Some might wonder why you’d pay for these experiences when you can get the same sort of thing on YouTube for free. It’s because Amazon’s service offers a different level of interactivity. During tours, users can have one-on-one conversations with hosts, speak to locals, and click on local points of interest to indicate they want to know more.

During cooking lessons, you can buy ingredients that the host will ship to you, while shopping experiences involve shop owners answering questions about products and showing them off at different angles for a better look. You can also take photos at any time using the camera icon at the bottom of the screen.

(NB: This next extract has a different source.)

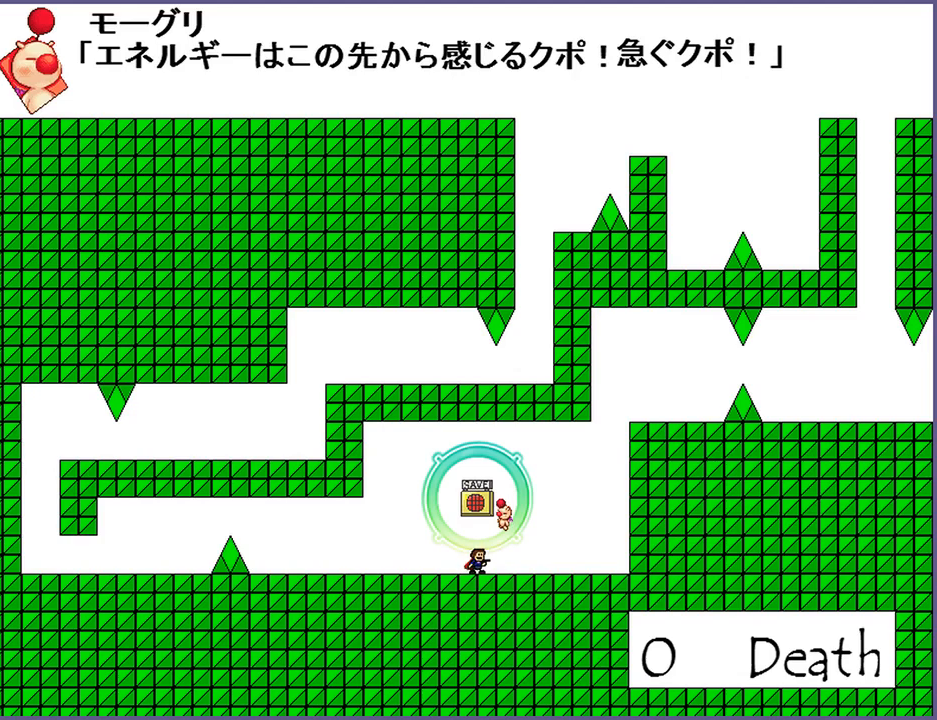
{"keys": [], "events": []}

All purchases are completed through your Amazon account, and the company reimburses hosts for any items that are bought.

Amazon Explore only works on laptops and desktops right now, and requires Chrome, Edge or Safari, a working microphone and some speakers (or headset), as well as an internet connection of 5 mbps or higher. It’s currently in public beta and only available to US users by invite-only.

With more people avoiding trips abroad because of the pandemic, companies are looking to replace these IRL experiences with virtual ones. Airbnb started doing this in April when it launched Airbnb Online Experiences, and now Amazon has followed suit.